# [Raw records]
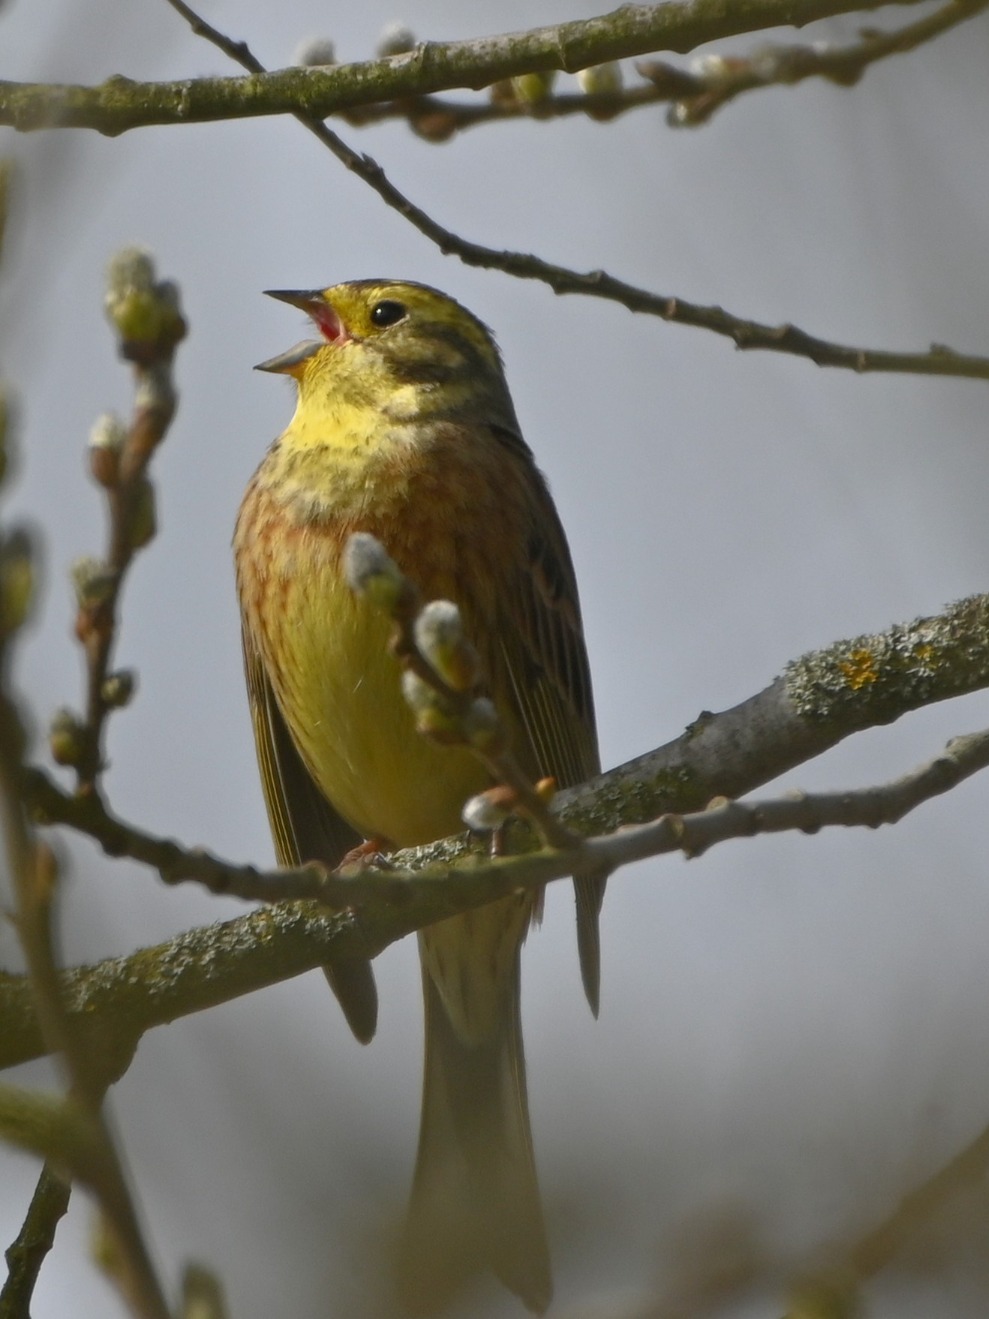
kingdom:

==

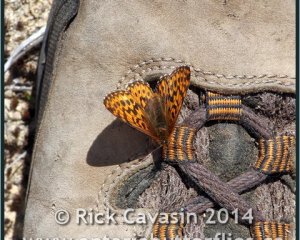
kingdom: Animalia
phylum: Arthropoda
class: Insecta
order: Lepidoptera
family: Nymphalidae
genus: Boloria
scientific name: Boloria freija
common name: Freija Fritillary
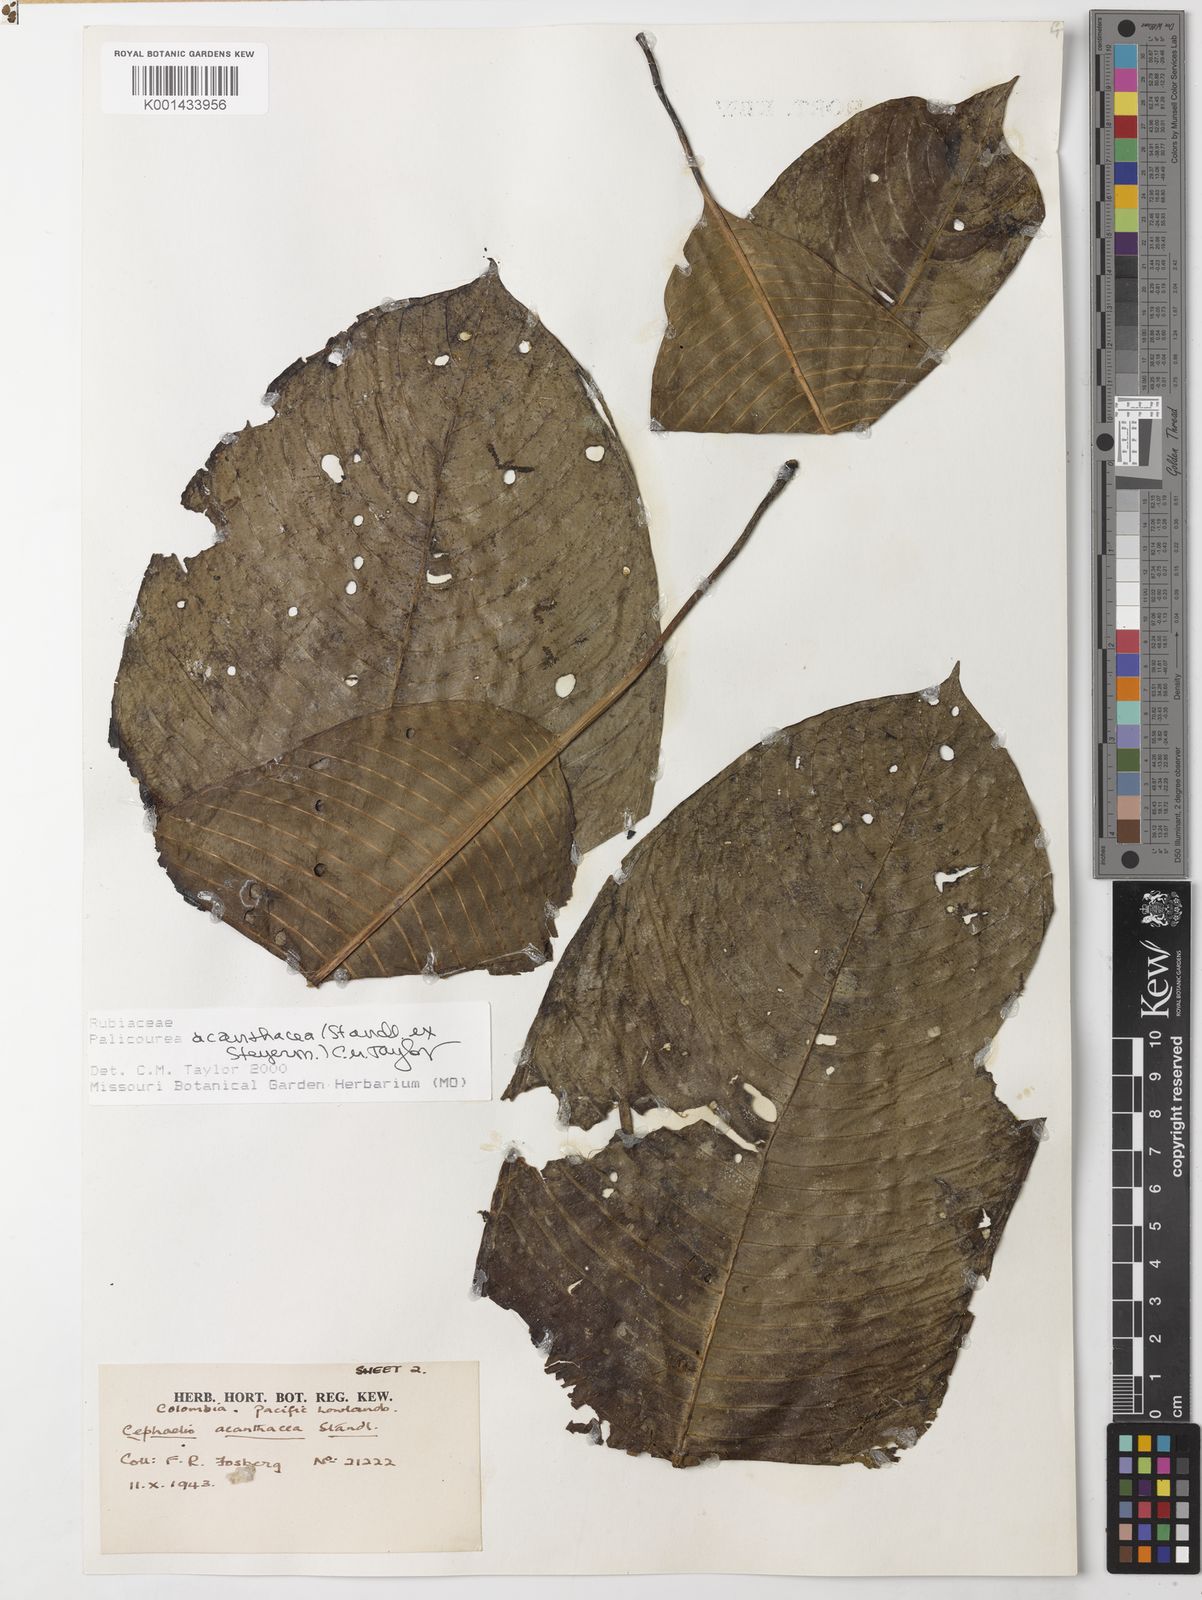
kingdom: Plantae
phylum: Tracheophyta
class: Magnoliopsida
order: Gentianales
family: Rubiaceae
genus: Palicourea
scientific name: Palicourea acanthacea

# [Aim of the exercise]
Please return each line of the records above that contains the word "name", copied in full. Matching is case-sensitive.

# [The reply]
scientific name: Boloria freija
common name: Freija Fritillary
scientific name: Palicourea acanthacea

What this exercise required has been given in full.